# Exercise details:
Among the lines below, keep only those from the one containing "For every layout" through the one containing "Page size: 2001x1125.", and reproduce them exactly.

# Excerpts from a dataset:
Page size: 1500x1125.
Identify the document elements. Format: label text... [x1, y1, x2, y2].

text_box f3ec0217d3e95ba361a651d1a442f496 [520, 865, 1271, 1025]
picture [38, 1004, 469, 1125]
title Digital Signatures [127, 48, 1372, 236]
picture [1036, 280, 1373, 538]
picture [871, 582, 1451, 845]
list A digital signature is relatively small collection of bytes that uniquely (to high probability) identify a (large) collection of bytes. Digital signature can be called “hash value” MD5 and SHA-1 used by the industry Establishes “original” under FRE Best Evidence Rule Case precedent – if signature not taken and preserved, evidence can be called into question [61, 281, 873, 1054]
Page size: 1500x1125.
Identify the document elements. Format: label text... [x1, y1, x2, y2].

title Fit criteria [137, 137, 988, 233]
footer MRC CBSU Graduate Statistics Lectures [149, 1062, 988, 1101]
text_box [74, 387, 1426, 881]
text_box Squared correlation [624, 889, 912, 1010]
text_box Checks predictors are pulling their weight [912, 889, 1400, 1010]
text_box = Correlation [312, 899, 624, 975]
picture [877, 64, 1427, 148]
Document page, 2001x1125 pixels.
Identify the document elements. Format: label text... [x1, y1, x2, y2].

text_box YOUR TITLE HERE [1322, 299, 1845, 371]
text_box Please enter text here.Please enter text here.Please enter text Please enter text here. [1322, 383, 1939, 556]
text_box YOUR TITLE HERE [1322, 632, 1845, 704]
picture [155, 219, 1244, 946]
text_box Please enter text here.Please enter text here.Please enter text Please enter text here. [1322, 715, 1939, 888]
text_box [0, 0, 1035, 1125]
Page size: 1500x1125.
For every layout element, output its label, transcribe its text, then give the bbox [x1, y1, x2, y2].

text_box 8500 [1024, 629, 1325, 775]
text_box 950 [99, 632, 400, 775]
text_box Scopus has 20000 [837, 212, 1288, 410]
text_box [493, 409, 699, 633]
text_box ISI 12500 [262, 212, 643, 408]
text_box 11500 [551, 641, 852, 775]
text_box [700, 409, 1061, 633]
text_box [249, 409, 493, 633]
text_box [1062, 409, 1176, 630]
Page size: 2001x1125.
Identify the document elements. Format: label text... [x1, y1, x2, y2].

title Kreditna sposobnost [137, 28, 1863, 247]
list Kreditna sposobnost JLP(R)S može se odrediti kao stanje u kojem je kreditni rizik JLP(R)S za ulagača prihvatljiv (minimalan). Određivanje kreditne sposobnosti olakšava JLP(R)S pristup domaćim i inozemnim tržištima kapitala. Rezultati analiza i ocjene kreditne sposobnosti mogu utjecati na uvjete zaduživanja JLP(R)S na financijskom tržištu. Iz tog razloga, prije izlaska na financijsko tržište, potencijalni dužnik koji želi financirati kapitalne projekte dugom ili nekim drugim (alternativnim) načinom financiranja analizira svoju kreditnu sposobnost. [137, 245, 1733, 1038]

# Written solution:
For every layout element, output its label, transcribe its text, then give the bbox [x1, y1, x2, y2].

text_box 8500 [1024, 629, 1325, 775]
text_box 950 [99, 632, 400, 775]
text_box Scopus has 20000 [837, 212, 1288, 410]
text_box [493, 409, 699, 633]
text_box ISI 12500 [262, 212, 643, 408]
text_box 11500 [551, 641, 852, 775]
text_box [700, 409, 1061, 633]
text_box [249, 409, 493, 633]
text_box [1062, 409, 1176, 630]
Page size: 2001x1125.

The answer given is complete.